Dataset content >>
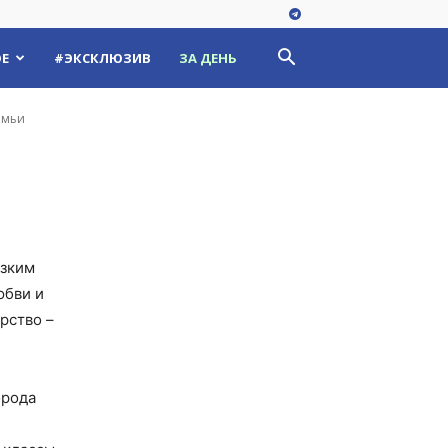
Е
#ЭКСКЛЮЗИВ
ЗА ДЕНЬ
емьи
изким
юбви и
рство –
орода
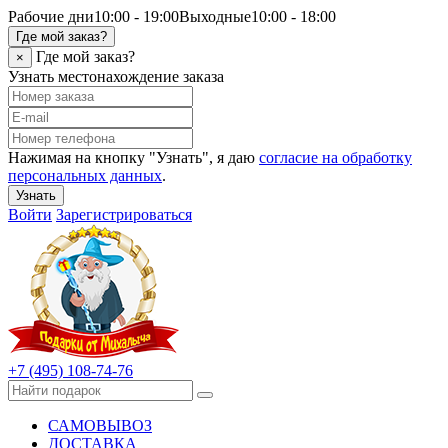
Рабочие дни
10:00 - 19:00
Выходные
10:00 - 18:00
Где мой заказ?
Где мой заказ?
×
Узнать местонахождение заказа
Нажимая на кнопку "Узнать", я даю
согласие на обработку
персональных данных
.
Узнать
Войти
Зарегистрироваться
+7 (495) 108-74-76
САМОВЫВОЗ
ДОСТАВКА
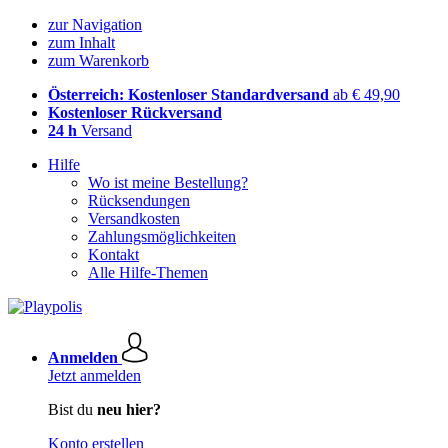
zur Navigation
zum Inhalt
zum Warenkorb
Österreich: Kostenloser Standardversand
ab € 49,90
Kostenloser Rückversand
24 h
Versand
Hilfe
Wo ist meine Bestellung?
Rücksendungen
Versandkosten
Zahlungsmöglichkeiten
Kontakt
Alle Hilfe-Themen
Anmelden
Jetzt anmelden
Bist du
neu hier?
Konto erstellen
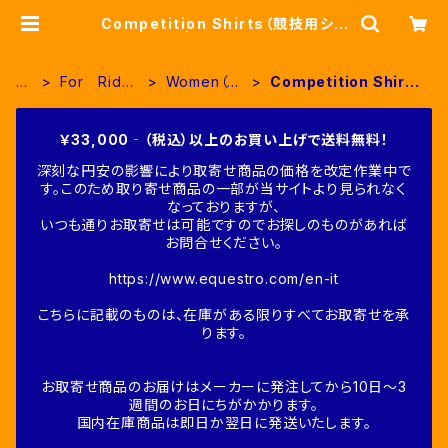
Competition Shirts（競技用シャ
ツ） | Fine-Horse
H
For Rider
Women（女
Competition Shirts
O
s（人装品）
性用衣類）
（競技用シャツ）
M
￥33,000‐（税込）以上のお買い上げで送料無料！
E
深刻な円安の影響により取寄せ商品の価格を改定作業中で
す。このため取り寄せ商品の一部が当サイトより見られなく
なっておりますが、
いつも通りお取寄せは可能ですのでお探しのものがあれば
お問合せください。
https://www.equestro.com/en-it
こちらに記載のものは、在庫がある限りすべてお取寄せを承
ります。
お取寄せ商品のお届けはメーカーに発注してから10日～3
週間のお日にちがかかります。
国内在庫商品は即日か翌日に発送いたします。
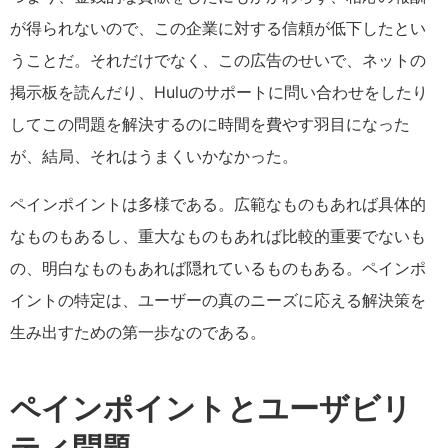
が得られないので、この企業に対する信頼が低下したとい
うことだ。それだけでなく、この広告のせいで、ネットの
掲示板を読んだり、Huluのサポートに問い合わせをしたり
してこの問題を解決するのに時間を費やす羽目になった
が、結局、それはうまくいかなかった。
ペインポイントは多様である。広範なものもあれば具体的
なものもあるし、重大なものもあれば比較的重要でないも
の、明白なものもあれば隠れているものもある。ペインポ
イントの特定は、ユーザーの真のニーズに応える解決策を
生み出すための第一歩なのである。
ペインポイントとユーザビリ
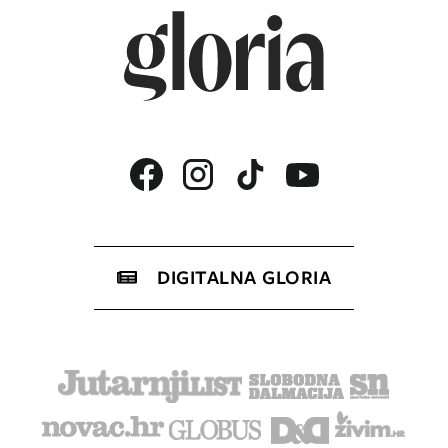
DIGITALNA GLORIA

Job >>
Give the entries above again word for word, without any pictures.

Task response >>
Е
#ЭКСКЛЮЗИВ
ЗА ДЕНЬ
емьи
изким
юбви и
рство –
орода
Рабочие дни
10:00 - 19:00
Выходные
10:00 - 18:00
Где мой заказ?
Где мой заказ?
×
Узнать местонахождение заказа
Нажимая на кнопку "Узнать", я даю
согласие на обработку
персональных данных
.
Узнать
Войти
Зарегистрироваться
+7 (495) 108-74-76
САМОВЫВОЗ
ДОСТАВКА
zur Navigation
zum Inhalt
zum Warenkorb
Österreich: Kostenloser Standardversand
ab € 49,90
Kostenloser Rückversand
24 h
Versand
Hilfe
Wo ist meine Bestellung?
Rücksendungen
Versandkosten
Zahlungsmöglichkeiten
Kontakt
Alle Hilfe-Themen
Anmelden
Jetzt anmelden
Bist du
neu hier?
Konto erstellen
Competition Shirts（競技用シャ
ツ） | Fine-Horse
H
For Rider
Women（女
Competition Shirts
O
s（人装品）
性用衣類）
（競技用シャツ）
M
￥33,000‐（税込）以上のお買い上げで送料無料！
E
深刻な円安の影響により取寄せ商品の価格を改定作業中で
す。このため取り寄せ商品の一部が当サイトより見られなく
なっておりますが、
いつも通りお取寄せは可能ですのでお探しのものがあれば
お問合せください。
https://www.equestro.com/en-it
こちらに記載のものは、在庫がある限りすべてお取寄せを承
ります。
お取寄せ商品のお届けはメーカーに発注してから10日～3
週間のお日にちがかかります。
国内在庫商品は即日か翌日に発送いたします。
が得られないので、この企業に対する信頼が低下したとい
うことだ。それだけでなく、この広告のせいで、ネットの
掲示板を読んだり、Huluのサポートに問い合わせをしたり
してこの問題を解決するのに時間を費やす羽目になった
が、結局、それはうまくいかなかった。
ペインポイントは多様である。広範なものもあれば具体的
なものもあるし、重大なものもあれば比較的重要でないも
の、明白なものもあれば隠れているものもある。ペインポ
イントの特定は、ユーザーの真のニーズに応える解決策を
生み出すための第一歩なのである。
ペインポイントとユーザビリ
DIGITALNA GLORIA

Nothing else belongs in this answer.